Извлечённый текст:
При всём том бабушка была интересным человеком: поэтессой и писательницей. Она писала статьи и стихи на общественные темы: о человеколюбии, о хорошем отношении к ближним, о еврейском вопросе, о женском равноправии. Помню изданную её книжку «Христос и евреи», где она пыталась примирить еврейство с христианством. Она была деятельна: то писала петиции против смертной казни, то собирала подписи под требованием допустить женщин к высшему образованию, то организовывала протест против преследования евреев. Её дочери потом говорили, что хотя её сочинения казались им выспренними, а деятельность наивной, но её живой интерес к социальным вопросам, её отзывчивость на всякое чужое горе и несправедливость, сыграли большую роль в их дальнейшей жизни. Они по-своему, каждая свойственным ей путём, продолжали в сущности делать дело, переданное им матерью.
Прадед Лейб-Мейер-Борух-Давид не имел права проживать вне черты оседлости и приезжать в Петербург даже на несколько дней. Он навещал внучек только летом, когда они жили на даче в Шувалове. Приезжая, он постоянно улыбался и гладил их по головкам, но живого контакта наладить не мог: он говорил только на идише, а они только по-русски.
Воспитанием сестёр родители в сущности не занимались. Мать всегда была поглощена если не общественными делами, то материальными заботами, отец был постоянно на работе. К тому же он, как детский врач, общался с инфекционными больными и считался в семье бациллоносителем. Поэтому, приходя домой, он издали приветствовал девочек через длинный коридор и уходил в кабинет, куда ему подавали обедать.
Воспитание было поручено бедной гувернантке из института благородных девиц — Капитолине Дмитриевне, существу кроткому, преданному и совершенно безличному. Она имела только один твёрдый педагогический принцип — она требовала от девочек, чтобы они говорили всё время по-французски или по-немецки (только поссорившись, браниться можно было по-русски). Кончилось однако, это притеснение тем, что все четверо прекрасно выучили оба иностранных языка. Капитолину Дмитриевну они нежно любили всю жизнь и уже взрослыми навещали её в богадельне, где она безропотно кончала свои дни.
Старших девочек часто водили гулять в Лесной, в парк Лесного института. Лесной тогда был дачным посёлком, с эстрадой, оркестром, качелями и прочими увеселениями. У Лиды и Лены там были свои любимые тайные уголки и закоулки, где они скрывались, воображая себя то робинзонами, то пиратами, пугая мальчишескими замашками добрую Капитолину Дмитриевну. Сохранились чудесные записки Лены об этом времени «Морские камни».

Исходные данные:

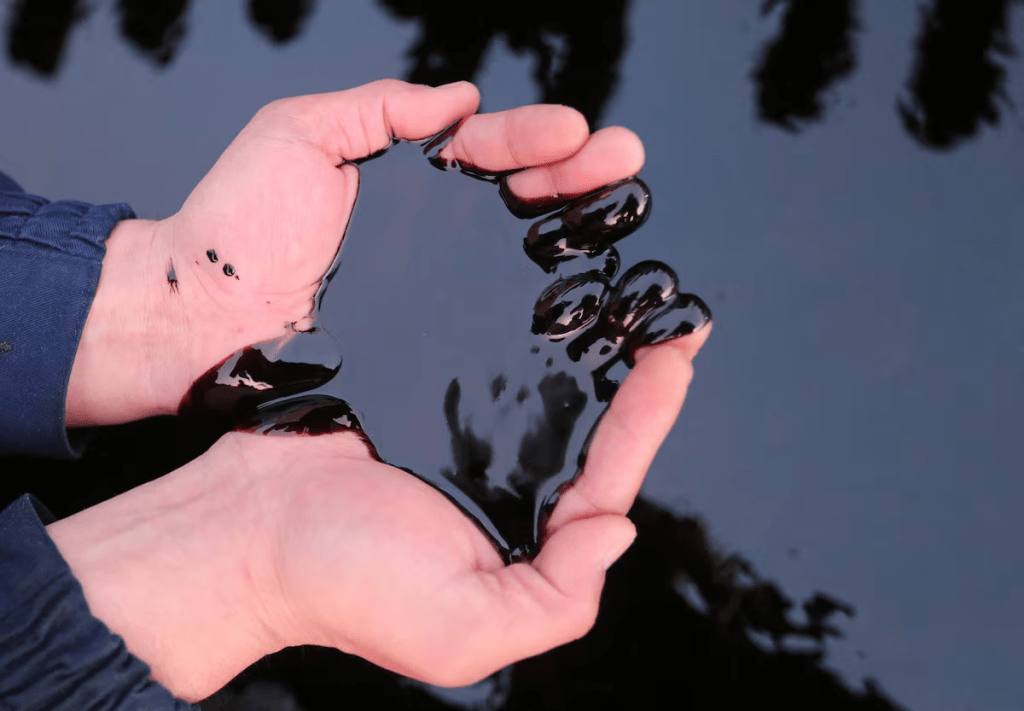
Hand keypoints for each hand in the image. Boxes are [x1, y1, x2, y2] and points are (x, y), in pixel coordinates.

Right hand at [48, 324, 709, 701]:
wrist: (246, 528)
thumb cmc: (339, 584)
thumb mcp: (458, 628)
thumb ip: (553, 600)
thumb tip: (617, 534)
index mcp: (523, 549)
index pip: (607, 485)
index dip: (649, 424)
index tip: (674, 361)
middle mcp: (503, 496)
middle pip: (591, 436)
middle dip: (639, 381)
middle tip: (673, 321)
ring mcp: (465, 446)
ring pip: (547, 396)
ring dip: (592, 354)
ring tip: (632, 307)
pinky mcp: (426, 405)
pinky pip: (491, 370)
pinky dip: (528, 341)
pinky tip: (551, 307)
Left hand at [65, 79, 645, 426]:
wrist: (197, 319)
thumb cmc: (235, 225)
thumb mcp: (299, 135)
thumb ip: (377, 107)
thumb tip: (457, 97)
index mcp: (409, 180)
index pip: (489, 147)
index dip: (536, 137)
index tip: (578, 132)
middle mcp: (433, 235)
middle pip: (522, 196)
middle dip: (580, 174)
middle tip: (626, 163)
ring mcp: (437, 289)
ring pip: (521, 252)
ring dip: (577, 228)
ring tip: (623, 211)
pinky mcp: (431, 342)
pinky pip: (498, 318)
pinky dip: (546, 303)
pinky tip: (584, 291)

Рабочее задание: Пожалуйста, сократите абзац извлечённого текста, который начинается словами «Воспитанием сестёр родители», и сохраните его главные факты.

Выполненное задание: Родители почти не занимались воспитанием сестёр. Мать была занята общественными делами или материальными заботами, отец постоянно работал. Как детский врач, он общался с инфекционными больными и считался в семье бациллоносителем. Поэтому дома он приветствовал девочек издали, через длинный коридор, и уходил в кабинет, где ему подавали обед.